▶ _Your task_:
Skip every line before the one containing "output reg Q;", then copy that line and the rest of the entries below exactly, through the last line.

Hardware design source data
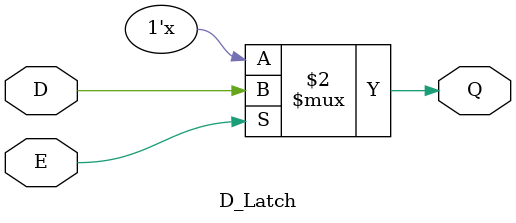
<source format=v>
module D_FlipFlop(Q, D, Clk, Pre_n, Clr_n);
	output Q;
	input D;
	input Clk, Pre_n, Clr_n;
	wire S, B, R;
	SetLatch a(S, Pre_n, Clr_n, B, Clk);
	ResetLatch b(R, B, Clr_n, D, Clk, S);
	OutputLatch c(Q, Pre_n, Clr_n, S, R);
endmodule
module SetLatch(S, Pre_n, Clr_n, In, Clk);
	output S;
	input Pre_n, In, Clk, Clr_n;
	wire A;
	nand(A, Pre_n, In, S);
	nand(S, Clk, A, Clr_n);
endmodule
module ResetLatch(R, B, Clr_n, In, Clk, S);
	output R, B;
	input In, Clk, Clr_n, S;
	nand(R, S, Clk, B);
	nand(B, R, Clr_n, In);
endmodule
module OutputLatch(Q, Pre_n, Clr_n, S, R);
	output Q;
	input Pre_n, Clr_n, S, R;
	wire Qn;
	nand(Q, Pre_n, S, Qn);
	nand(Qn, Q, R, Clr_n);
endmodule
module D_Latch(Q, D, E);
	output reg Q;
	input D, E;
	/*wire [3:0]w;
	and g0(w[0], D, E);
	not g1(w[1], D);
	and g2(w[2], w[1], E);
	nor g3(Q, w[3], w[2]);
	nor g4(w[3], Q, w[0]);*/
	always @ (D or E)
	if(E)
	begin
		Q <= D;
	end 
endmodule
</source>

▶ _Solution to this task_:
	output reg Q;
	input D, E;
	/*wire [3:0]w;
	and g0(w[0], D, E);
	not g1(w[1], D);
	and g2(w[2], w[1], E);
	nor g3(Q, w[3], w[2]);
	nor g4(w[3], Q, w[0]);*/
	always @ (D or E)
	if(E)
	begin
		Q <= D;
	end 
endmodule
</source>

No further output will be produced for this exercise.